Les modifications politiques et sociales dues à l’ensemble du progrès humain ont aussi pour résultat de changer les frontières entre les états de civilisation : suivant les vicissitudes des conflits et les invasions des peuples, on voit, comme dans l’Amérique du Nord et dans la Mongolie méridionale, des agriculteurs envahir les contrées des peuples chasseurs ou bergers et les annexer au domaine de la charrue ; d’autres fois, au contraire, il se fait un retour offensif des nomades qui, reconquérant le sol sur des résidants, laissent l’herbe et la brousse reprendre possession des champs cultivés et, complètement impuissants à conquérir leur pain par les semailles, doivent se nourrir de gibier ou de la chair des bêtes qu’ils poussent devant eux à travers les guérets en friche : c’est là un recul de civilisation dont l’antique Chaldée, le Haurân syrien, certaines régions de l’Asie centrale sont des exemples.

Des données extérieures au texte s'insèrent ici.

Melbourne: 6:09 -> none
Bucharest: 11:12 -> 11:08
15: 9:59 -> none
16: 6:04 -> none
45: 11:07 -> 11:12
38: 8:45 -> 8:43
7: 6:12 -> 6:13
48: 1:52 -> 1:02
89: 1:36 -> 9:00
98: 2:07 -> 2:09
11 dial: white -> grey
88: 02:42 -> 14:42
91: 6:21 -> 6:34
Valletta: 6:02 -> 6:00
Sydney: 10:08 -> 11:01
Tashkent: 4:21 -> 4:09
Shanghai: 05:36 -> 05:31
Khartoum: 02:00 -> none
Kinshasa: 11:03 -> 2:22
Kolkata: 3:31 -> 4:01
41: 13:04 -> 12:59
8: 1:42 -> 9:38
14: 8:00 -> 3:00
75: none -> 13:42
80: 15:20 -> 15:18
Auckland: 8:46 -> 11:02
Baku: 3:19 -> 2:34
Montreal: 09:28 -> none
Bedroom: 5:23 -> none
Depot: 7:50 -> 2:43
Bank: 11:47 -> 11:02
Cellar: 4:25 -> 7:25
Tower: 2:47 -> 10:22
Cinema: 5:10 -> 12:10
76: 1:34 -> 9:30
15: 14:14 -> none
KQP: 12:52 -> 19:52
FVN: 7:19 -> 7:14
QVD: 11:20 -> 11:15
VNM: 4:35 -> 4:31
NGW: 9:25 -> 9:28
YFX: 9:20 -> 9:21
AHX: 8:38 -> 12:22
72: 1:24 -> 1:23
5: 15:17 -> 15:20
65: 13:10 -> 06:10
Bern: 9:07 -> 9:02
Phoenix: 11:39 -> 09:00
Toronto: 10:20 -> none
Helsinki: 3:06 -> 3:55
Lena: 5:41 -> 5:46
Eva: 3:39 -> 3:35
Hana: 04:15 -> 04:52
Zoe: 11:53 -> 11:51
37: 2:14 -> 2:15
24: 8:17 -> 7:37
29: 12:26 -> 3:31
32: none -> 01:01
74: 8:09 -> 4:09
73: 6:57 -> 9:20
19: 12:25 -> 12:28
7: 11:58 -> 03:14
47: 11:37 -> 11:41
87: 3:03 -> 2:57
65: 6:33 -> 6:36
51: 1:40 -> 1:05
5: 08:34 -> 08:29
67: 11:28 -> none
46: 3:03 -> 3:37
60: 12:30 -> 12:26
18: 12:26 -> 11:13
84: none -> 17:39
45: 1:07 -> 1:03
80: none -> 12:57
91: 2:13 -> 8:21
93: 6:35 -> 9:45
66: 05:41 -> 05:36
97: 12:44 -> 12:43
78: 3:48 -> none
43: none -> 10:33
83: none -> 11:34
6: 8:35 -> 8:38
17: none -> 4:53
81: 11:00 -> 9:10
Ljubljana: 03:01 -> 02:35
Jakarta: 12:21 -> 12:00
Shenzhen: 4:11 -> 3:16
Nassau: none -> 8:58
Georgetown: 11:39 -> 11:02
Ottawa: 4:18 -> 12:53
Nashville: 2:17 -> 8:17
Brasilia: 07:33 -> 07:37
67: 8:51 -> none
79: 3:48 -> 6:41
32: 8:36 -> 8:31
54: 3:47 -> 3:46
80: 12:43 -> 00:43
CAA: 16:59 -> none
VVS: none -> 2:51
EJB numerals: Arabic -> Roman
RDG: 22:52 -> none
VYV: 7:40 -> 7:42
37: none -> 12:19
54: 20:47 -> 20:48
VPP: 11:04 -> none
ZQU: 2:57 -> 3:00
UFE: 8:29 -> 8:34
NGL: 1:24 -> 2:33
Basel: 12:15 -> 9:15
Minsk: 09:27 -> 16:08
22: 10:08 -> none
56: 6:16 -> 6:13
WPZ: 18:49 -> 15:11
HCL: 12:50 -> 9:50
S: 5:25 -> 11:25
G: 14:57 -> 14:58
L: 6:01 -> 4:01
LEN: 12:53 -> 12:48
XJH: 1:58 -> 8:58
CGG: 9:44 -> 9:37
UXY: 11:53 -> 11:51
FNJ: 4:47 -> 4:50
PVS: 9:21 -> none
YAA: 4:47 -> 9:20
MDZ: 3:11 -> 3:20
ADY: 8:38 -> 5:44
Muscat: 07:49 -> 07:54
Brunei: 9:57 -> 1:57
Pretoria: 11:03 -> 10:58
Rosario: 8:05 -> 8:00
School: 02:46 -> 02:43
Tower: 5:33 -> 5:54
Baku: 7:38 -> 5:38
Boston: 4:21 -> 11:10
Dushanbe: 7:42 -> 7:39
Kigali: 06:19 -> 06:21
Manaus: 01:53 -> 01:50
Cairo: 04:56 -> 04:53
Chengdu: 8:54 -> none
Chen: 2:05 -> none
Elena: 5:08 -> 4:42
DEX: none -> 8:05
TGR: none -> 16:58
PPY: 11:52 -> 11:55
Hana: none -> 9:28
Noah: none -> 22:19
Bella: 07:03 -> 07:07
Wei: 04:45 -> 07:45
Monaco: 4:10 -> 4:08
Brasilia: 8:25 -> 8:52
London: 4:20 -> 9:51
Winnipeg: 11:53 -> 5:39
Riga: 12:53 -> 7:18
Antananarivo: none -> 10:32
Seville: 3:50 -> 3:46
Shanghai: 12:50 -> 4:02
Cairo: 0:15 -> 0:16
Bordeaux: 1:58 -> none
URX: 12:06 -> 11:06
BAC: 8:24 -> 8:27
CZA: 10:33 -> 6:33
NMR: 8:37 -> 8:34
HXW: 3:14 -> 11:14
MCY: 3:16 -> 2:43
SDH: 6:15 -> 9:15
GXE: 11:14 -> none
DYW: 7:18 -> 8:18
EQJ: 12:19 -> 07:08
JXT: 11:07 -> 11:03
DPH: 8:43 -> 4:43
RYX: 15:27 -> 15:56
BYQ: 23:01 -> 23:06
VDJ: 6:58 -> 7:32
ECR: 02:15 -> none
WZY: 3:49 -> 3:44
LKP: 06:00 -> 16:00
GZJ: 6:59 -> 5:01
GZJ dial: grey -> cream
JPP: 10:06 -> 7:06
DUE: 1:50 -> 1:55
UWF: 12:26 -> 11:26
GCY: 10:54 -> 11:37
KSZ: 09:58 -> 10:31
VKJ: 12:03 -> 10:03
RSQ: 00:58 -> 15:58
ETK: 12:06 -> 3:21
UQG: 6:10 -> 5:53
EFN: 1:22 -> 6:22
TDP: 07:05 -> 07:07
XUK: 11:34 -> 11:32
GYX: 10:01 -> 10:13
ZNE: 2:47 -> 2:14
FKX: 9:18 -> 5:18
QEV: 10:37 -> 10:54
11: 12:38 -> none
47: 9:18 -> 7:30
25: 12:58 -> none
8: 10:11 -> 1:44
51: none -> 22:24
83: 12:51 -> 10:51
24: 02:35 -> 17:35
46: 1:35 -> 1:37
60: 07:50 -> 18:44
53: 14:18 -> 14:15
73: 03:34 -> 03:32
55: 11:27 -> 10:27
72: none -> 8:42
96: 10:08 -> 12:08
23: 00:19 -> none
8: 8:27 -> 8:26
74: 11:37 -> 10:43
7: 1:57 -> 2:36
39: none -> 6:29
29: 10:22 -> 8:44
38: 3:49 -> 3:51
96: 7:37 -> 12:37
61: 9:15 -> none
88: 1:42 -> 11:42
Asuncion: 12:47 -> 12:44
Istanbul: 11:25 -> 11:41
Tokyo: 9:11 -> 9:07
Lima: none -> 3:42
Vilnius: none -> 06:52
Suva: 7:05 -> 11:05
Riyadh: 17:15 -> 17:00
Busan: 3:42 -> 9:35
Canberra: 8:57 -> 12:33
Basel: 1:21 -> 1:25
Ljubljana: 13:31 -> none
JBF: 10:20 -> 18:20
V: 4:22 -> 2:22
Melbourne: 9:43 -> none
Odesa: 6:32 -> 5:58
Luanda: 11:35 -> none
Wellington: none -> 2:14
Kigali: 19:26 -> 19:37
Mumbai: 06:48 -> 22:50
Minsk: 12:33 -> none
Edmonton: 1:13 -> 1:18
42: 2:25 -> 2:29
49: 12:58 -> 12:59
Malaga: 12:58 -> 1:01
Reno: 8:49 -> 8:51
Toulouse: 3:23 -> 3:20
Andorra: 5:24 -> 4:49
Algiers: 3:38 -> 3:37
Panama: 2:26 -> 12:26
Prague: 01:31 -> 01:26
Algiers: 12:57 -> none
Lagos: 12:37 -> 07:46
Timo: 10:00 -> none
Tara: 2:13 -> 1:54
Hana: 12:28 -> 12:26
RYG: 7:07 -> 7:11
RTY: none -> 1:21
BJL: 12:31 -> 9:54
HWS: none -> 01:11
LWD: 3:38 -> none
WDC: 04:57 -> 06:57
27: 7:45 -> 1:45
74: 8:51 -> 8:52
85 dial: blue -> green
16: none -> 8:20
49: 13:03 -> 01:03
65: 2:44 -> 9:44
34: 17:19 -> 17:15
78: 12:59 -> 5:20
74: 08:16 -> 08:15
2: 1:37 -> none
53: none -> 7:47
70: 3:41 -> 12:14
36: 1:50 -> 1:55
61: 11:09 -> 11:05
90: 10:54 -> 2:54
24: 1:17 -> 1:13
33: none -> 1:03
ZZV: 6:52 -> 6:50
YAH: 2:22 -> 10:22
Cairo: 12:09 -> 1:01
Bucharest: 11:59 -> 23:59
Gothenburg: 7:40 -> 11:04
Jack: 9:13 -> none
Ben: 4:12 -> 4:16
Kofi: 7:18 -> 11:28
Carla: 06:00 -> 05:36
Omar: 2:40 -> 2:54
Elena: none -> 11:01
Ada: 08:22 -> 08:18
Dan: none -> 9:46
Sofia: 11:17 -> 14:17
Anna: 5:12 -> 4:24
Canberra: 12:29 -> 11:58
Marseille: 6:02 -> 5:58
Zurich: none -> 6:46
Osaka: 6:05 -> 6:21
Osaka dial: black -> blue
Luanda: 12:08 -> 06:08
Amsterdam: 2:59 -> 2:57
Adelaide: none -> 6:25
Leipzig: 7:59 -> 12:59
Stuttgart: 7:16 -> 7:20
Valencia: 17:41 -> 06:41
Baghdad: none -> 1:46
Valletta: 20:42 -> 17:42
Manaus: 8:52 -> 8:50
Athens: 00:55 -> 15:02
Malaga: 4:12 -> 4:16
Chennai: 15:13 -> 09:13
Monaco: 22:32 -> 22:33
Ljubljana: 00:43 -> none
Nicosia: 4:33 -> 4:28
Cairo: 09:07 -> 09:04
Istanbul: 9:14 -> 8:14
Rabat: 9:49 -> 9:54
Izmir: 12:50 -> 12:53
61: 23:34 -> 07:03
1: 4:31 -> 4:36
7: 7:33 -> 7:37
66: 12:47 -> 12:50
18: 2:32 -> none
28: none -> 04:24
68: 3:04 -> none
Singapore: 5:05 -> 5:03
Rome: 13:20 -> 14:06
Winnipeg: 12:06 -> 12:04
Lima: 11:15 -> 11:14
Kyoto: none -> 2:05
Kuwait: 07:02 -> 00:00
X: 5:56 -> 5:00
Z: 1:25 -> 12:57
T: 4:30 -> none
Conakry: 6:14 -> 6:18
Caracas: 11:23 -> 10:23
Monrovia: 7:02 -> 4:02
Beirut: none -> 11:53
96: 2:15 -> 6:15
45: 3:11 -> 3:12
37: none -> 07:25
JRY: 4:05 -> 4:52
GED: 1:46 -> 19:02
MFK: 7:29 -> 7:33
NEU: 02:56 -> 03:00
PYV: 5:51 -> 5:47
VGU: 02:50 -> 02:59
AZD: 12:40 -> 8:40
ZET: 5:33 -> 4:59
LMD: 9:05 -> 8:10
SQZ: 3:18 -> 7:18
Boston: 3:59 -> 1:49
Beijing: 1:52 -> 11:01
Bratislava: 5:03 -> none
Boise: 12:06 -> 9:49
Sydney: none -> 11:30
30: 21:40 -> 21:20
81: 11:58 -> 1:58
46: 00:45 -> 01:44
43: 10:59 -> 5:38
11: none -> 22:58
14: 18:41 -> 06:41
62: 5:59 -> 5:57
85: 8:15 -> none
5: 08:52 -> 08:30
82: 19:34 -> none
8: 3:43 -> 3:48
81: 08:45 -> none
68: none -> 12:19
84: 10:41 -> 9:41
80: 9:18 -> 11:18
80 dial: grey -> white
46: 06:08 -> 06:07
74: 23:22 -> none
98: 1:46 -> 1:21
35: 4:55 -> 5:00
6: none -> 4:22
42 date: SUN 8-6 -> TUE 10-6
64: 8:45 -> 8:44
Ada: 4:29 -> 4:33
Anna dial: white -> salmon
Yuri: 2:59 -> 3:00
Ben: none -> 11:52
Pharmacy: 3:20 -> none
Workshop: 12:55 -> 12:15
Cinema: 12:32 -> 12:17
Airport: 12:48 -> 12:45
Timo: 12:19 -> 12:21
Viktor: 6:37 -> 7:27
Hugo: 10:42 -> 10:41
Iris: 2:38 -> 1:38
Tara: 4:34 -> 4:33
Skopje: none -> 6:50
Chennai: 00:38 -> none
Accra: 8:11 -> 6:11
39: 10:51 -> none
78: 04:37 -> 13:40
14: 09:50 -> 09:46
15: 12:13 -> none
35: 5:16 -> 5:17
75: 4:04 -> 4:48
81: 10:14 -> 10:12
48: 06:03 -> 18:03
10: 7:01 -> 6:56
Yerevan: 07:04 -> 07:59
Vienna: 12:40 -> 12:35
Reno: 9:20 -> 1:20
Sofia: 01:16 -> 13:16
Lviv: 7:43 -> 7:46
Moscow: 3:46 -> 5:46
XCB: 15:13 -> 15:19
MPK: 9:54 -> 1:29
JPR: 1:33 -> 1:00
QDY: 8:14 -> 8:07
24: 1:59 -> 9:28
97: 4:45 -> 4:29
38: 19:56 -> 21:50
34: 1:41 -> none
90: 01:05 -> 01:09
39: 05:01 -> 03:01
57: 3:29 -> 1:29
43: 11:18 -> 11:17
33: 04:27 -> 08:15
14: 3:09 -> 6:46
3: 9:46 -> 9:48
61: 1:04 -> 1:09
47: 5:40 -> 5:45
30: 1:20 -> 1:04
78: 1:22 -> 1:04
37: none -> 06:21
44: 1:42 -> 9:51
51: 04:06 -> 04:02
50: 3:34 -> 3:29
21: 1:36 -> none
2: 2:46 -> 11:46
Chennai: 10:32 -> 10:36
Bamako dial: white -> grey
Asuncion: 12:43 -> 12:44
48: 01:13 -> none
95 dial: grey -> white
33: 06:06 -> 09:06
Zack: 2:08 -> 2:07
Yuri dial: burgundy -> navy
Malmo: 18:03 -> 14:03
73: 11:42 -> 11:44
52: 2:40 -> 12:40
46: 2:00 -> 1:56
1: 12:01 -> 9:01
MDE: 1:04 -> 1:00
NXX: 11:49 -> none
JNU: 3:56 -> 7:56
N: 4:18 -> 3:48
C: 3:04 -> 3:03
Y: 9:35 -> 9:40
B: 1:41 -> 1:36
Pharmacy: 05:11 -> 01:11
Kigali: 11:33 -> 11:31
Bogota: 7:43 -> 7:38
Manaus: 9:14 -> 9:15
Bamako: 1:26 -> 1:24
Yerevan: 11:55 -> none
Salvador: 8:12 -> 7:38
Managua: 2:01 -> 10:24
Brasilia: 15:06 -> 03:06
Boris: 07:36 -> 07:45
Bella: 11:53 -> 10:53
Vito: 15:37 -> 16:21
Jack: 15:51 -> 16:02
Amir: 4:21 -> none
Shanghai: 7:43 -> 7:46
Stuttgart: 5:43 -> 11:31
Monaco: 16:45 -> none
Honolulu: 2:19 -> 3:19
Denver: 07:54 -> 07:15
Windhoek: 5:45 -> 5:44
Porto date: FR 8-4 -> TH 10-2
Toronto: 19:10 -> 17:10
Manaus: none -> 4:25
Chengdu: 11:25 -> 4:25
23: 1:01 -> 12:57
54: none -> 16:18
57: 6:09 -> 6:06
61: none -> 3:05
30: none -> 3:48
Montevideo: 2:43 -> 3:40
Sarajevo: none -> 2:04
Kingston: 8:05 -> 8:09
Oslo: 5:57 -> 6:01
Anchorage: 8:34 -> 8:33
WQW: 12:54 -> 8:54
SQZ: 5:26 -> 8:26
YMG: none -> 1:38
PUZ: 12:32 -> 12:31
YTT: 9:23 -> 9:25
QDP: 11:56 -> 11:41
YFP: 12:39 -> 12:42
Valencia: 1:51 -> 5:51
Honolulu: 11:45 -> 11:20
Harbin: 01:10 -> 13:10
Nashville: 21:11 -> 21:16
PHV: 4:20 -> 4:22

Dans le Nouveau Monde, où manquent les peuples pasteurs, la transition ne peut se faire que de l’état de primitifs, s’occupant de chasse ou de pêche, à celui de civilisés, bergers, agriculteurs et industriels.

Aucun degré de civilisation n’est absolument un, parce que la nature elle-même est diverse et que les évolutions de l’histoire, spécialement déterminées, s’accomplissent partout d’une manière différente. Il n’est guère de sociétés d’agriculteurs dans lesquelles ne subsistent aussi des chasseurs et des pêcheurs. Les Peaux Rouges, si ardents à la chasse du bison, étaient aussi de zélés cueilleurs de riz, presque des agriculteurs : ils semaient et récoltaient le maïs. Une des

  1. La Tunisie (publication officielle), tome I, pp. 58 et 59.